The BVRLA welcomed government’s recent publication of a set of principles to ensure that a tougher approach is taken to cyber security throughout the automotive industry.
Keaney said: “It is potentially an area of huge vulnerability if businesses do not take steps to be properly protected so there is likely to be an increase in the employment of tech-savvy cyber security professionals to embed government’s recommended cyber security principles right across the automotive industry. Data protection is crucial not only for individuals and organisations, but also for the industry and the wider UK economy.”
Data access and ownership
As part of the BVRLA’s Fleet Technology Survey, the association explored views from drivers with regards to data and connected vehicles, and the message was clear. When it comes to sharing data about themselves such as how they drive or where they drive, there is little appetite to give consent.
However, the picture is very different when it comes to sharing diagnostic data to help with early diagnosis of faults or to help flag warranty or safety issues. 95 per cent were happy to share data if it helped to diagnose or prevent faults, 93 per cent were happy if it enabled the automatic alerting of a breakdown company and 82 per cent were happy if it helped to identify safety and warranty issues.
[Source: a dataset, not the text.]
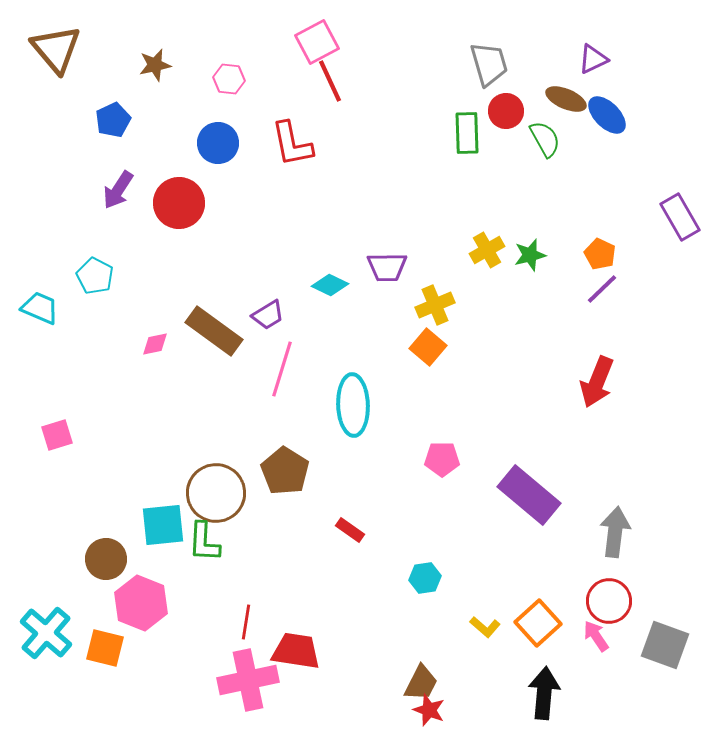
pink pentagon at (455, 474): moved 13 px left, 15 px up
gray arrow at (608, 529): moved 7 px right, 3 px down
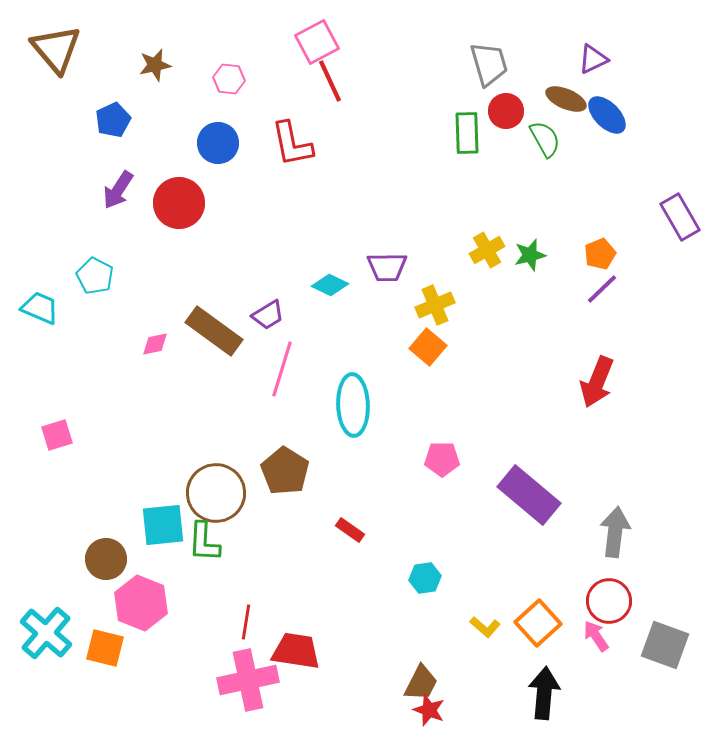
orange pentagon at (600, 254): rotated 24 degrees clockwise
Around seventy percent of BVRLA members and fleet managers believe that vehicle manufacturers have an obligation to provide vehicle data, with 86 per cent saying that they should not have to pay for it.
Seventy-nine percent of respondents said they were concerned that vehicle manufacturers would restrict access to telematics data to further their own business goals. Eighty-nine percent of them believe that manufacturers should allow them to install third party telematics devices, provided that they meet agreed security standards.
Gerry Keaney said: “Connected vehicle data is rapidly becoming the new currency of the fleet sector and will drive many business models in future.
“Our responsibility is clear. The BVRLA will play a lead role in helping the fleet sector work with government and the wider automotive supply chain to ensure that all parties share data in an open, secure and fair way. By doing this, we can make sure that businesses and consumers continue to enjoy a competitive choice of suppliers for fleet management, aftermarket and mobility services.”